I have the following question as stated in the title:
For a stopping time $\tau $ does $E[(\tau \wedge t)1_A]=E[(\tau \wedge s)1_A] $ for $s \le t $ and any $A \in \mathcal F_{\tau \wedge s }$?
Here $\mathcal F_{\tau \wedge s } $ is the $\sigma $-algebra of $\tau \wedge s $-past.
The context is that I'm trying to show that $(B^2_{\tau \wedge t } - \tau \wedge t,\mathcal F_{\tau \wedge t })$ is a martingale and the question is here is a second step in showing that $E[\tau \wedge t|\mathcal F_{\tau \wedge s} ]=\tau \wedge s$.
Thanks in advance!
We have \begin{alignat*}{2} \mathbb{E}[(\tau \wedge t)\mathbf{1}_A] & = \mathbb{E}\Big[\mathbb{E}\left[(\tau \wedge t)\mathbf{1}_A\;|\;\mathcal F_{\tau \wedge s }\right]\Big]\quad\text{by the tower property}\\ & = \mathbb{E}\Big[\mathbb{E}\left[(\tau \wedge t)\;|\;\mathcal F_{\tau \wedge s }\right]\mathbf{1}_A\Big]\quad\text{by measurability}\\ & \neq \mathbb{E}\Big[\mathbb{E}\left[(\tau \wedge s)\;|\;\mathcal F_{\tau \wedge s }\right]\mathbf{1}_A\Big]\\ & = \mathbb{E}\left[(\tau \wedge s)\mathbf{1}_A\right], \end{alignat*} so answer seems no.
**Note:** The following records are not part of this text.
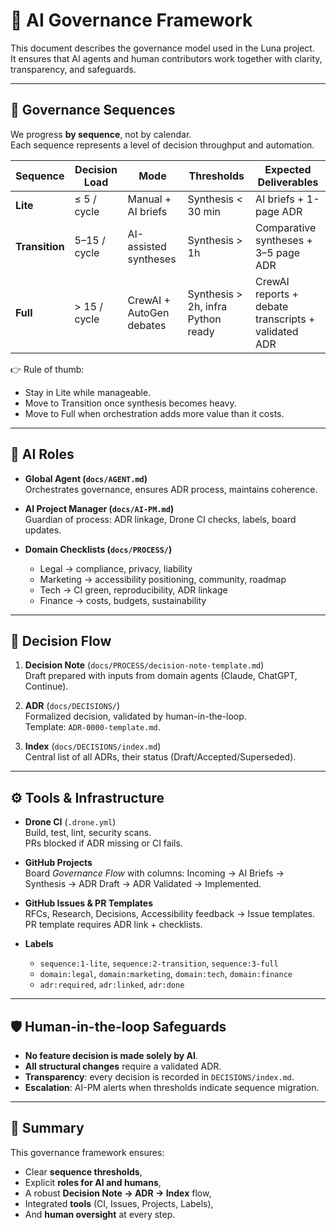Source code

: # 🧭 AI Governance Framework

This document describes the governance model used in the Luna project.  
It ensures that AI agents and human contributors work together with clarity, transparency, and safeguards.

---

## 🔄 Governance Sequences

We progress **by sequence**, not by calendar.  
Each sequence represents a level of decision throughput and automation.

| Sequence   | Decision Load | Mode                  | Thresholds | Expected Deliverables |
|------------|---------------|-----------------------|------------|-----------------------|
| **Lite**   | ≤ 5 / cycle   | Manual + AI briefs    | Synthesis < 30 min | AI briefs + 1-page ADR |
| **Transition** | 5–15 / cycle | AI-assisted syntheses | Synthesis > 1h | Comparative syntheses + 3–5 page ADR |
| **Full**   | > 15 / cycle  | CrewAI + AutoGen debates | Synthesis > 2h, infra Python ready | CrewAI reports + debate transcripts + validated ADR |

👉 Rule of thumb:  
- Stay in Lite while manageable.  
- Move to Transition once synthesis becomes heavy.  
- Move to Full when orchestration adds more value than it costs.

---

## 🤖 AI Roles

- **Global Agent (`docs/AGENT.md`)**  
  Orchestrates governance, ensures ADR process, maintains coherence.

- **AI Project Manager (`docs/AI-PM.md`)**  
  Guardian of process: ADR linkage, Drone CI checks, labels, board updates.

- **Domain Checklists (`docs/PROCESS/`)**  
  - Legal → compliance, privacy, liability  
  - Marketing → accessibility positioning, community, roadmap  
  - Tech → CI green, reproducibility, ADR linkage  
  - Finance → costs, budgets, sustainability

---

## 📑 Decision Flow

1. **Decision Note** (`docs/PROCESS/decision-note-template.md`)  
   Draft prepared with inputs from domain agents (Claude, ChatGPT, Continue).  

2. **ADR** (`docs/DECISIONS/`)  
   Formalized decision, validated by human-in-the-loop.  
   Template: `ADR-0000-template.md`.

3. **Index** (`docs/DECISIONS/index.md`)  
   Central list of all ADRs, their status (Draft/Accepted/Superseded).

---

## ⚙️ Tools & Infrastructure

- **Drone CI** (`.drone.yml`)  
  Build, test, lint, security scans.  
  PRs blocked if ADR missing or CI fails.

- **GitHub Projects**  
  Board *Governance Flow* with columns: Incoming → AI Briefs → Synthesis → ADR Draft → ADR Validated → Implemented.

- **GitHub Issues & PR Templates**  
  RFCs, Research, Decisions, Accessibility feedback → Issue templates.  
  PR template requires ADR link + checklists.

- **Labels**  
  - `sequence:1-lite`, `sequence:2-transition`, `sequence:3-full`  
  - `domain:legal`, `domain:marketing`, `domain:tech`, `domain:finance`  
  - `adr:required`, `adr:linked`, `adr:done`

---

## 🛡️ Human-in-the-loop Safeguards

- **No feature decision is made solely by AI**.  
- **All structural changes** require a validated ADR.  
- **Transparency**: every decision is recorded in `DECISIONS/index.md`.  
- **Escalation**: AI-PM alerts when thresholds indicate sequence migration.

---

## 📌 Summary

This governance framework ensures:  
- Clear **sequence thresholds**,  
- Explicit **roles for AI and humans**,  
- A robust **Decision Note → ADR → Index** flow,  
- Integrated **tools** (CI, Issues, Projects, Labels),  
- And **human oversight** at every step.
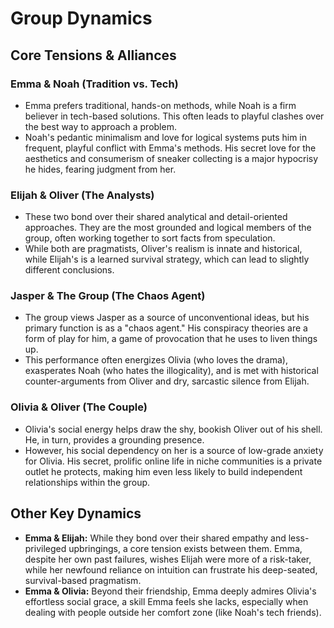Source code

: # Group Dynamics

## Core Tensions & Alliances

### Emma & Noah (Tradition vs. Tech)
*   Emma prefers traditional, hands-on methods, while Noah is a firm believer in tech-based solutions. This often leads to playful clashes over the best way to approach a problem.
*   Noah's pedantic minimalism and love for logical systems puts him in frequent, playful conflict with Emma's methods. His secret love for the aesthetics and consumerism of sneaker collecting is a major hypocrisy he hides, fearing judgment from her.

### Elijah & Oliver (The Analysts)
*   These two bond over their shared analytical and detail-oriented approaches. They are the most grounded and logical members of the group, often working together to sort facts from speculation.
*   While both are pragmatists, Oliver's realism is innate and historical, while Elijah's is a learned survival strategy, which can lead to slightly different conclusions.

### Jasper & The Group (The Chaos Agent)
*   The group views Jasper as a source of unconventional ideas, but his primary function is as a "chaos agent." His conspiracy theories are a form of play for him, a game of provocation that he uses to liven things up.
*   This performance often energizes Olivia (who loves the drama), exasperates Noah (who hates the illogicality), and is met with historical counter-arguments from Oliver and dry, sarcastic silence from Elijah.

### Olivia & Oliver (The Couple)
*   Olivia's social energy helps draw the shy, bookish Oliver out of his shell. He, in turn, provides a grounding presence.
*   However, his social dependency on her is a source of low-grade anxiety for Olivia. His secret, prolific online life in niche communities is a private outlet he protects, making him even less likely to build independent relationships within the group.

## Other Key Dynamics
*   **Emma & Elijah:** While they bond over their shared empathy and less-privileged upbringings, a core tension exists between them. Emma, despite her own past failures, wishes Elijah were more of a risk-taker, while her newfound reliance on intuition can frustrate his deep-seated, survival-based pragmatism.
*   **Emma & Olivia:** Beyond their friendship, Emma deeply admires Olivia's effortless social grace, a skill Emma feels she lacks, especially when dealing with people outside her comfort zone (like Noah's tech friends).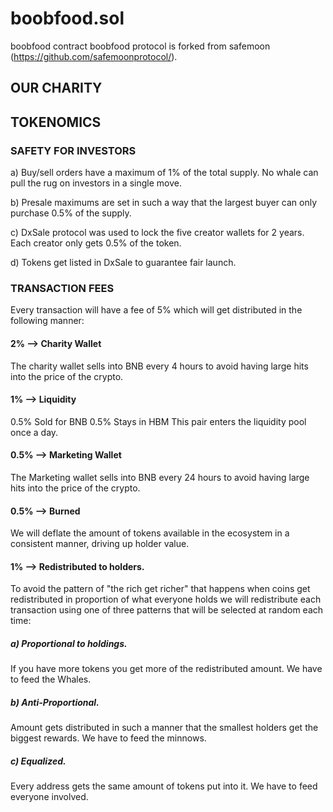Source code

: # boobfood.sol
boobfood contract
boobfood protocol is forked from safemoon (https://github.com/safemoonprotocol/).

## OUR CHARITY

<why breast milk matters>

## TOKENOMICS

### SAFETY FOR INVESTORS

a) Buy/sell orders have a maximum of 1% of the total supply. No whale can pull the rug on investors in a single move.

b) Presale maximums are set in such a way that the largest buyer can only purchase 0.5% of the supply.

c) DxSale protocol was used to lock the five creator wallets for 2 years. Each creator only gets 0.5% of the token.

d) Tokens get listed in DxSale to guarantee fair launch.

### TRANSACTION FEES

Every transaction will have a fee of 5% which will get distributed in the following manner:

#### 2% --> Charity Wallet
The charity wallet sells into BNB every 4 hours to avoid having large hits into the price of the crypto.

#### 1% --> Liquidity
0.5% Sold for BNB
0.5% Stays in HBM
This pair enters the liquidity pool once a day.

#### 0.5% --> Marketing Wallet
The Marketing wallet sells into BNB every 24 hours to avoid having large hits into the price of the crypto.

#### 0.5% --> Burned
We will deflate the amount of tokens available in the ecosystem in a consistent manner, driving up holder value.

#### 1% --> Redistributed to holders. 
To avoid the pattern of "the rich get richer" that happens when coins get redistributed in proportion of what everyone holds we will redistribute each transaction using one of three patterns that will be selected at random each time:

##### a) Proportional to holdings. 
If you have more tokens you get more of the redistributed amount. We have to feed the Whales.

##### b) Anti-Proportional. 
Amount gets distributed in such a manner that the smallest holders get the biggest rewards. We have to feed the minnows.

##### c) Equalized. 
Every address gets the same amount of tokens put into it. We have to feed everyone involved.


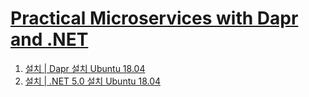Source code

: # [Practical Microservices with Dapr and .NET](https://www.amazon.com/Practical-Microservices-Dapr-NET-cloud-native/dp/1800568371/ref=sr_1_2?dchild=1&keywords=dapr&qid=1613187182&sr=8-2)

1. [설치 | Dapr 설치 Ubuntu 18.04](./Install/Install_Dapr_On_Ubuntu.md)
1. [설치 | .NET 5.0 설치 Ubuntu 18.04](./Install/Install_NET5_On_Ubuntu.md)
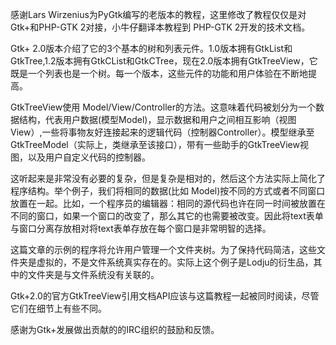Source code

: 感谢Lars Wirzenius为PyGtk编写的老版本的教程，这里修改了教程仅仅是对Gtk+和PHP-GTK 2对接，小牛仔翻译本教程到 PHP-GTK 2开发的技术文档。

Gtk+ 2.0版本介绍了它的3个基本的树和列表元件。1.0版本拥有GtkList和GtkTree,1.2版本拥有GtkCList和GtkCTree，现在2.0版本拥有GtkTreeView，它既是一个列表也是一个树。每一个版本，这些元件的功能和用户体验在不断地提高。

GtkTreeView使用 Model/View/Controller的方法。这意味着代码被划分为一个数据结构，代表用户数据(模型Model)，显示数据和用户之间相互影响（视图View）,一些将事物友好连接起来的逻辑代码（控制器Controller）。模型继承至GtkTreeModel（实际上，类继承至该接口），带有一些助手的GtkTreeView视图，以及用户自定义代码的控制器。

这听起来是非常没有必要的复杂，但是复杂是相对的，然后这个方法实际上简化了程序结构。举个例子，我们将相同的数据(比如 Model)按不同的方式或者不同窗口放置在一起。比如，一个程序员的编辑器：相同的源代码也许在同一时间被放置在不同的窗口，如果一个窗口的改变了，那么其它的也需要被改变。因此将text表单与窗口分离存放相对将text表单存放在每个窗口是非常明智的选择。

这篇文章的示例的程序将允许用户管理一个文件夹树。为了保持代码简洁，这些文件夹是虚拟的，不是文件系统真实存在的。实际上这个例子是Lodju的衍生品，其中的文件夹是与文件系统没有关联的。

Gtk+2.0的官方GtkTreeView引用文档API应该与这篇教程一起被同时阅读，尽管它们在细节上有些不同。

感谢为Gtk+发展做出贡献的的IRC组织的鼓励和反馈。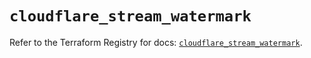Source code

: # `cloudflare_stream_watermark`

Refer to the Terraform Registry for docs: [`cloudflare_stream_watermark`](https://registry.terraform.io/providers/cloudflare/cloudflare/5.1.0/docs/resources/stream_watermark).
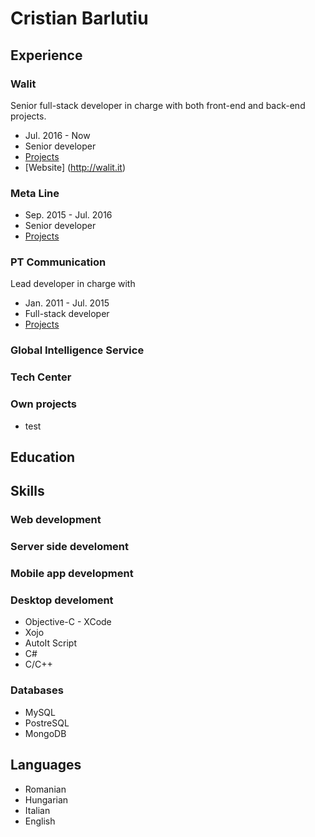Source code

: # Cristian Barlutiu

## Experience

### Walit
Senior full-stack developer in charge with both front-end and back-end projects.

* Jul. 2016 - Now
* Senior developer
* [Projects](projects/walit/walit.md)
* [Website] (http://walit.it)

### Meta Line

* Sep. 2015 - Jul. 2016
* Senior developer
* [Projects](projects/metaline/metaline.md)

### PT Communication
Lead developer in charge with

* Jan. 2011 - Jul. 2015
* Full-stack developer
* [Projects](projects/ptcommunication/ptcommunication.md)

### Global Intelligence Service

### Tech Center

### Own projects
* test

## Education

## Skills

### Web development
### Server side develoment
### Mobile app development
### Desktop develoment
* Objective-C - XCode
* Xojo
* AutoIt Script
* C#
* C/C++


### Databases
* MySQL
* PostreSQL
* MongoDB

## Languages
* Romanian
* Hungarian
* Italian
* English
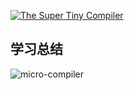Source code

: [![The Super Tiny Compiler](https://cloud.githubusercontent.com/assets/952783/21579290/5755288a-cf75-11e6-90e0-029529a44a38.png)](the-super-tiny-compiler.js)

## 学习总结

![micro-compiler](https://cdn.jsdelivr.net/gh/Merlin218/image-storage/picGo/202205202125605.png)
Counterexample: $\tau=\infty$ almost surely.
If $B$ is a standard Brownian motion, then $\mathbb E\left[ B^2_{t}\right] = {t}$ and $\mathbb E\left[ B^2_{t}\;\;|\;\; \mathcal{F}_s\right] = B_s^2 + {t-s}$.
What you need to show seems $$ \mathbb E\left[ B_{\tau\wedge t}^2 - {\tau\wedge t} \;\;|\;\; \mathcal{F}_{\tau\wedge s}\right] = B_{\tau\wedge s}^2 - {\tau\wedge s} $$ for which you need $(B_t-B_s)\amalg\mathcal F_s$ and $(B_t-B_s)\sim B_{t-s}$.